**THE DATA**
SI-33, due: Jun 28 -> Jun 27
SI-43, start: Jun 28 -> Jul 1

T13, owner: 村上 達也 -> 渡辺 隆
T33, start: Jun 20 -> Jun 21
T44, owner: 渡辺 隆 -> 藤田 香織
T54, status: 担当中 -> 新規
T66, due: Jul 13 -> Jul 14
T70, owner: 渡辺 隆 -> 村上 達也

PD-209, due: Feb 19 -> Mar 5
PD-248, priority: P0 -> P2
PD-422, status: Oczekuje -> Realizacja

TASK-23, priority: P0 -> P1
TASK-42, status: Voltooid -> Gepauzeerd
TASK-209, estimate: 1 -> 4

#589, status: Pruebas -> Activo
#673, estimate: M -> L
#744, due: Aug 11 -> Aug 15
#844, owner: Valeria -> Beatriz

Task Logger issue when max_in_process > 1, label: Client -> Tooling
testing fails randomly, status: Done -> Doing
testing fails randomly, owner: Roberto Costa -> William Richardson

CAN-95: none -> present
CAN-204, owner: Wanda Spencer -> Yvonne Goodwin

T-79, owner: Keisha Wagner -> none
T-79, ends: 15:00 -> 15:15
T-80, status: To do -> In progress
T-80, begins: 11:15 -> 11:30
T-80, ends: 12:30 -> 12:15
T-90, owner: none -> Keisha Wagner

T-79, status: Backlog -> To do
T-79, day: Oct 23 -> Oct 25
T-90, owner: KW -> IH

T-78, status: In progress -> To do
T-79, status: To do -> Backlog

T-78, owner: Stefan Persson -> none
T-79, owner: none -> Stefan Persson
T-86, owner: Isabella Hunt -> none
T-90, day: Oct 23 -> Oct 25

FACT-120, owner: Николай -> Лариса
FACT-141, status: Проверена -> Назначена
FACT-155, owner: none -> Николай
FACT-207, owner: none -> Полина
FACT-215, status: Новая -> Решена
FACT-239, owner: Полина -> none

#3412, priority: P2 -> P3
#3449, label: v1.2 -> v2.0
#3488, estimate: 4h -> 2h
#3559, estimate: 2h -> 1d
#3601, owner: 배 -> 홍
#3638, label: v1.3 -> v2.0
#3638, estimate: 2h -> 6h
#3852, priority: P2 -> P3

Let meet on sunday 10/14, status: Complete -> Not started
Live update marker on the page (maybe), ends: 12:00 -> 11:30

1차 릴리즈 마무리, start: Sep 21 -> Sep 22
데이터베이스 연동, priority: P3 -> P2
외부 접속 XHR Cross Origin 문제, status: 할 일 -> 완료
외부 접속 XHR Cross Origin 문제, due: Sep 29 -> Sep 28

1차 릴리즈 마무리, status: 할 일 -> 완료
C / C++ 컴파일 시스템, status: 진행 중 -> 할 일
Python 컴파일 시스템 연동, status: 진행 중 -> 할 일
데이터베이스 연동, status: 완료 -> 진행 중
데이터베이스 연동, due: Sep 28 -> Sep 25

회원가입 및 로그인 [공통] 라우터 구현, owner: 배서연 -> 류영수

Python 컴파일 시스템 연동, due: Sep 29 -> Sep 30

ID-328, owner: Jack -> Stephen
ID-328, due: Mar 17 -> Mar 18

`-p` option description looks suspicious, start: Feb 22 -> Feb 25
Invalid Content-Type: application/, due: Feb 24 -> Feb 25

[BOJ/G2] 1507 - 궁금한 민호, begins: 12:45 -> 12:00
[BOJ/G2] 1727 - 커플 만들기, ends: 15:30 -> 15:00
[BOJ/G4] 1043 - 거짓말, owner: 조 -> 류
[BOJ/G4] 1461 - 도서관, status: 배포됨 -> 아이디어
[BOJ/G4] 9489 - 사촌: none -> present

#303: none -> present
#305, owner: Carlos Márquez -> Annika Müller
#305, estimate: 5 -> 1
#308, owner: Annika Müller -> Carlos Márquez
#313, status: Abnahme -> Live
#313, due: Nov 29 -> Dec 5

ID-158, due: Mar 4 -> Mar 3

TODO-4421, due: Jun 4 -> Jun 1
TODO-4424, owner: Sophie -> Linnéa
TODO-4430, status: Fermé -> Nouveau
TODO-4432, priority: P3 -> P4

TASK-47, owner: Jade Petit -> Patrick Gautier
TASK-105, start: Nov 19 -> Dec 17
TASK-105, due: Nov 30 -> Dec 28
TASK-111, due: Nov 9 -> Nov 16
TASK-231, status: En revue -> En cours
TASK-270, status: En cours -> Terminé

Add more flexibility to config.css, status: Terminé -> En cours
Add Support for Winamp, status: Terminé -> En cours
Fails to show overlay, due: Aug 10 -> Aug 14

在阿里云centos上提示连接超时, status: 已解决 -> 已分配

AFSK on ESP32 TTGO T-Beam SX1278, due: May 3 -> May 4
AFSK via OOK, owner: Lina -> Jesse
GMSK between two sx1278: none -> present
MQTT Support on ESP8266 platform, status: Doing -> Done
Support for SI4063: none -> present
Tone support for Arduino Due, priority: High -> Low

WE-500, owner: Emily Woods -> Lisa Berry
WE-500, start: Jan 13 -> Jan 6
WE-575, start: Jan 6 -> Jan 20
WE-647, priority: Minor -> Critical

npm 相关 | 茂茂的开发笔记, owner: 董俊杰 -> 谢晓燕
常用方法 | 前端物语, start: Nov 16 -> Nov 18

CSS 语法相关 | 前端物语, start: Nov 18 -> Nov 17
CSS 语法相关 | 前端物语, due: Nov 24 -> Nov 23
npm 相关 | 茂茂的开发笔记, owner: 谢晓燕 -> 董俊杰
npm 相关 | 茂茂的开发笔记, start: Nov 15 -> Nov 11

**WHAT YOU ARE ASKED TO DO**
Only the lines containing "present" are needed; pull them out of the listing.

**SOLUTION TO THIS PROBLEM**
CAN-95: none -> present
[BOJ/G4] 9489 - 사촌: none -> present
#303: none -> present
GMSK between two sx1278: none -> present
Support for SI4063: none -> present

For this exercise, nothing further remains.